Records drawn from a dataset:

.....

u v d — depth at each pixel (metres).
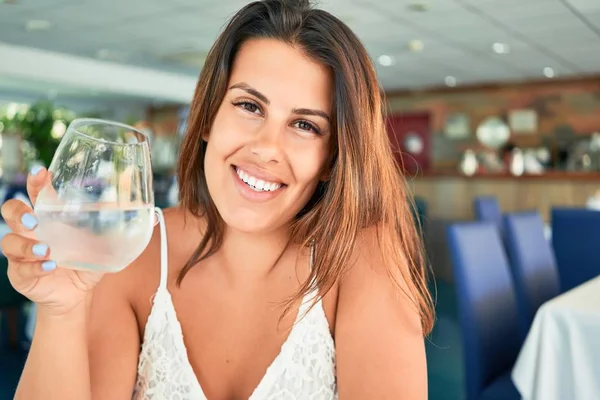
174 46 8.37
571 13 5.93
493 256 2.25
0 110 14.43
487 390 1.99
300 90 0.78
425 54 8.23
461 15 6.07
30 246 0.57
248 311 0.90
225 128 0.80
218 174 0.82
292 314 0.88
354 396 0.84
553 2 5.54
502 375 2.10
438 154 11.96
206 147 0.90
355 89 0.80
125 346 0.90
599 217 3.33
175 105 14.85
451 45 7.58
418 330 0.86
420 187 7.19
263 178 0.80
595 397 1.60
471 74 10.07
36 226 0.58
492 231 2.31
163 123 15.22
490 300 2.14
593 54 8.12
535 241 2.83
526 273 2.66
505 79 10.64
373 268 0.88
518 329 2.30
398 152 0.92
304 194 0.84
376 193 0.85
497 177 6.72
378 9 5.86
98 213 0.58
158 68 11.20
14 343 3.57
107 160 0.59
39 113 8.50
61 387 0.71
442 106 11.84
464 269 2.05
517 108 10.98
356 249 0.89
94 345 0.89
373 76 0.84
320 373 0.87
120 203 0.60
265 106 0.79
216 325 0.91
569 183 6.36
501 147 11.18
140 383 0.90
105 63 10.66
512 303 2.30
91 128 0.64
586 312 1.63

.....

Exercise: Would you write out every record word for word, leaving no picture in?

Solution below:
u v d — depth at each pixel (metres).
174 46 8.37
571 13 5.93
493 256 2.25
0 110 14.43
487 390 1.99
300 90 0.78
425 54 8.23
461 15 6.07
30 246 0.57
248 311 0.90
225 128 0.80
218 174 0.82
292 314 0.88
354 396 0.84
553 2 5.54
502 375 2.10
438 154 11.96
206 147 0.90
355 89 0.80
125 346 0.90
599 217 3.33
175 105 14.85
451 45 7.58
418 330 0.86
420 187 7.19
263 178 0.80
595 397 1.60
471 74 10.07
36 226 0.58
492 231 2.31
163 123 15.22
490 300 2.14
593 54 8.12
535 241 2.83
526 273 2.66
505 79 10.64
373 268 0.88
518 329 2.30
398 152 0.92
304 194 0.84
376 193 0.85
497 177 6.72
378 9 5.86
98 213 0.58
158 68 11.20
14 343 3.57
107 160 0.59
39 113 8.50
61 387 0.71
442 106 11.84
464 269 2.05
517 108 10.98
356 249 0.89
94 345 0.89
373 76 0.84
320 373 0.87
120 203 0.60
265 106 0.79
216 325 0.91
569 183 6.36
501 147 11.18
140 383 0.90
105 63 10.66
512 303 2.30
91 128 0.64
586 312 1.63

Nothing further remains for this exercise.